RIDICULE , en effet deux faits marquants :
1) quand les Banques européennes ont pu accéder auprés de la BCE à des prêts à environ des 1 % à hauteur de 480 Milliards Euros ...et bien au lieu de prêter aux PME , PMI , ou particuliers à des taux ( pas usuraires comme COFINOGA ...qui est en train de licencier d'ailleurs!)
elles ont préféré reprêter à cette même BCE ...à des taux inférieurs à 0,5 % !!! Comprenne qui pourra.
2) Pourquoi ne pas dénoncer fermement le parti pris des Agences de Notations qui ont gardé la Note A A A à la Grande Bretagne qui est en plus mauvaise position Sociale que la France alors que leur Bourse à La City pése SIX FOIS PLUS que celle de PARIS (1800 Milliards pour 300) par jour en transactions par Jour ?

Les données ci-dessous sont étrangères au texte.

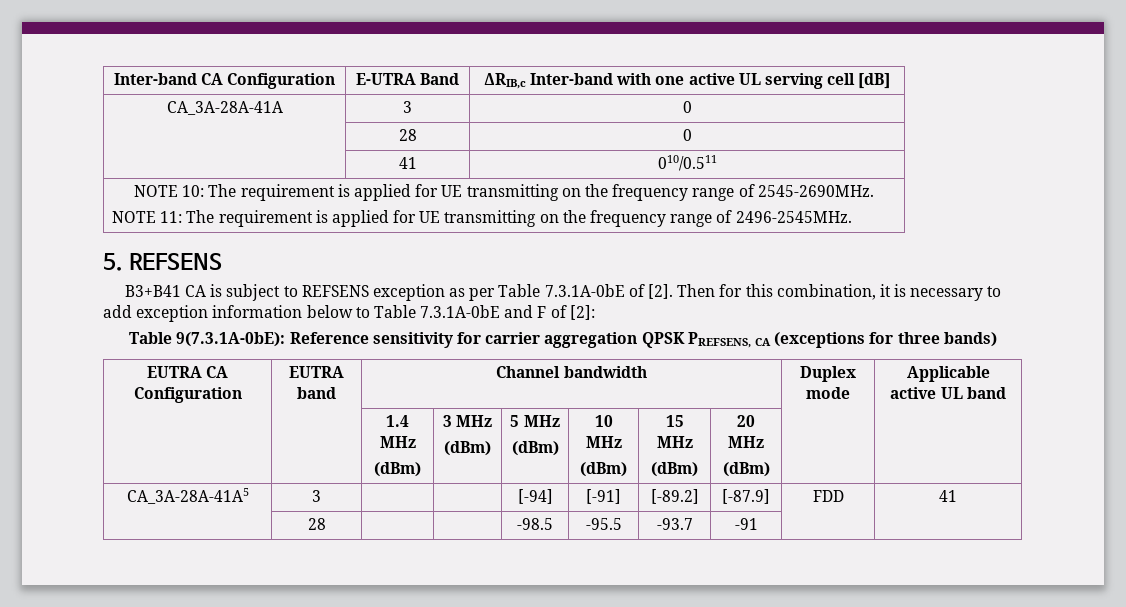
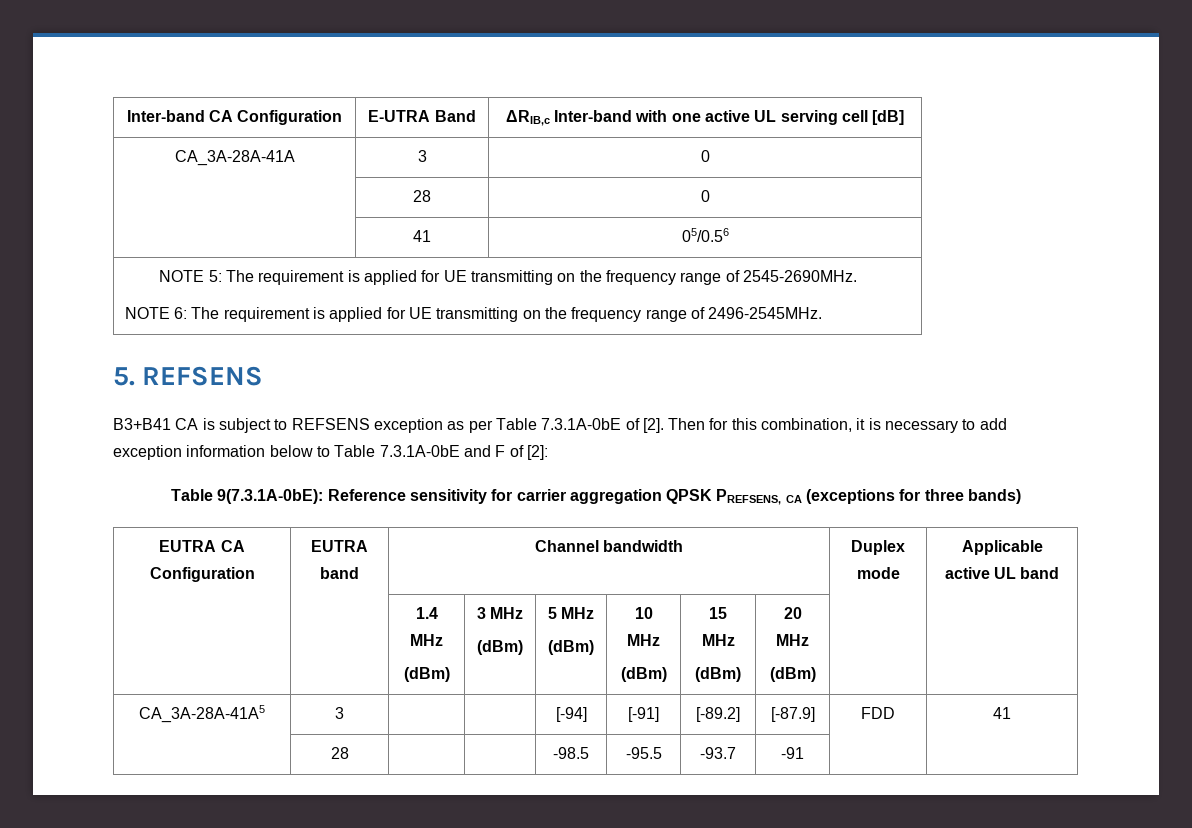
[657,155,717,171] [134,185,205,197] 010/0.511 // NOTE 10: -> [681,228,729,242] [159,270,222,282] 05/0.56 // NOTE 5:
[160,211,183,223] 11: -> [174,307,188,319] 6:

Notre Pauvre Nicolas n'a pas vu qu'UN DES MEILLEURS PARADIS FISCAUX DU MONDE ETAIT JUSTEMENT CETTE " BRAVE CITY "...alors ils doivent bien rigoler quand il fait ses airs Martiaux de donneur de leçons et ses moulinets si célébres.
Qui peut lui Dire de vive voix ?Cela nous sauverai du Désastre.
Aux Actes Monsieur ( il doit vous rester certains contacts avec des gens raisonnables dans l'UMP pour vous favoriser cette rencontre ).